Ruslar, beş misli bir kuvvetle taarruza geçer. Kuvvetlerimiz asıl mevzilerine çekilmek zorunda kalır. Ruslar Bitlis ve Muş bölgelerine yeniden taarruz ederler. Mustafa Kemal Paşa Taşlıtepe’ye çıkarak incelemeler yapar. Gerekli savunmayı yapamayan 7. Tümen ve 20. Alay Komutanları değiştirilir. Karşı taarruza geçen 2. Ordu’nun üç kolordusu Rus birliklerini geriletir. Düşman Buğlan Gediğiyönünde çekilir. Cevat Abbas Gürer’in notlarına göre, Buğlan Gediği (Bingöl) muharebelerine yetişmek isteyen Mustafa Kemal, “otuz altı saat hayvandan inmeden cebri yürüyüş yapmış ve ayağının tozu ile gayet kritik bir vaziyete girmiş olan muharebe cephesinin emir ve kumandasını eline almıştır.”*** 16. Kolordu’nun taarruzları sürer. Faik Paşa’nın şehit düşmesi üzerine, 2. Kolordu Komutanı Vekilliğine Albay İsmet Bey atanır.

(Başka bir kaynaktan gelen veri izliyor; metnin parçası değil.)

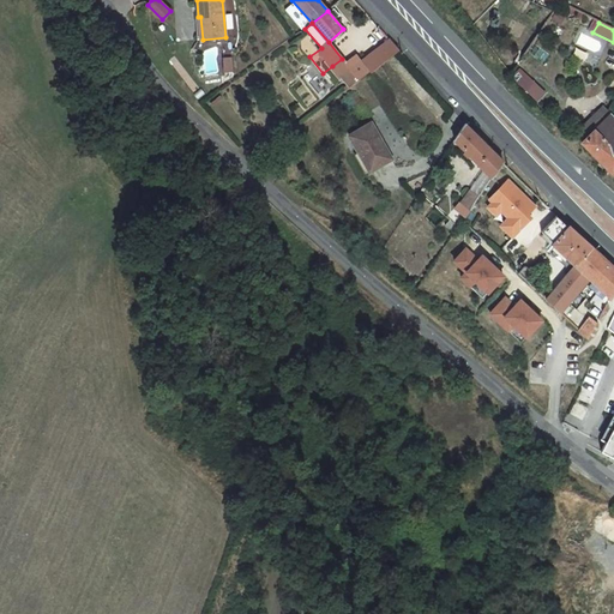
[(399,50),(390,40),(375,49),(367,55),(367,56),(361,61),(341,76),(348,86),(349,89),(399,50)]
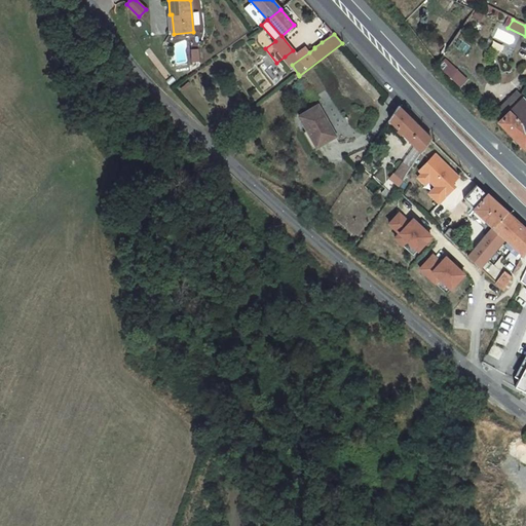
[(292,65),(309,52),(305,47),(296,53),(293,50),(285,57),(292,65)]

Ağustos’un son günü Rusların yeniden taarruzu üzerine Mustafa Kemal Paşa, 2. Ordu Komutanlığı’na şu raporu geçer: “… Masalla deresi batısında asıl mevziin son nefese kadar savunulacağı!”
Vatan toprağını son nefese kadar savunmak, Mustafa Kemal Paşa’nın olmazsa olmazı, kutsalıdır. Örneğin Muş, 25 Ağustos’ta tekrar Rusların eline geçecek, işgal 30 Nisan 1917’ye kadar sürecek ve Mustafa Kemal Paşa’nın 2. Ordu Komutanlığı sırasında ikinci kez kurtarılacaktır.